Empatizo con los personajes hopperianos. Me encuentro confinado en mí mismo desde la partida de Iván. “Estoy rodeado de fantasmas, lo admito, envuelto en papeles blancos. Busco hacer con estos arrugados copos de papel blanco, algo. Me senté a escribir”, dicen otras líneas del poema de Lugo que me siguen evocando a mi amigo. “Tracé la falta, la ausencia que pisabas”, concluye.
Una escena de la obra De espera del mismo Iván Arizmendi describe mejor esta época:
LIVERPOOL: (Solloza.) Estoy cansada de esperar, pero no se me ocurre otra cosa. No quiero salir y tampoco quiero estar adentro. No tengo hambre pero tengo un vacío en el estómago… No tengo sueño pero quisiera cerrar los ojos y perderme…
MONTANA: Se me acabaron los sueños de piedras para que construyas algo con ellos.
LIVERPOOL: Sólo estamos aquí para ver pasar el tiempo.
MONTANA: Somos una estación en una calle sin gente y en donde nadie va a detenerse nunca.
LIVERPOOL: Es como si una nube de años y polvo se hubiera quedado por toda la casa.
Y como los personajes arizmendinianos nombrados así por marcas de cigarros, me sentía consumir meramente por el paso del aire, del tiempo. No había angustia beckettiana, solo una extraña sensación de ser ajeno a mi entorno.

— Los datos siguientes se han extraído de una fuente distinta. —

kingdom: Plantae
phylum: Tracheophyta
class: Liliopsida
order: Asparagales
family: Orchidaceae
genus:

Una de las notas que hice en el cuaderno de Twin Peaks sobre mi primera meditación satisfactoria dice: “la sensación me recordó a las tardes en que aguardaba a Iván y a Laura en el Sanborns y escuchaba música en mis audífonos. Hacía nada y estaba tranquilo”. Me parece curioso que haya usado la palabra “aguardar” en vez de “esperar”. Entiendo que ya no espero nada ni a nadie. La ansiedad y angustia de la espera no me van más. Me hago consciente de que la espera, al menos la que practicaba, también está muy relacionada con el ego. Paradójicamente, ese ego no me dejaba estar conmigo. Ahora veo que cuando cambié la estrategia con Iván y Laura, abrí un espacio de tiempo personal en el que podía habitar como necesitara hacerlo en ese momento. Un espacio para estar conmigo. Necesito ahora ese espacio para intentar dejar de ser un fantasma que sigue deambulando meramente por sus asuntos pendientes. Escribió Nietzsche en el prólogo al Ecce Homo:“El hielo está cerca, la soledad es inmensa; ¡más qué tranquilas yacen todas las cosas en la luz! ¡con qué libertad se respira!”.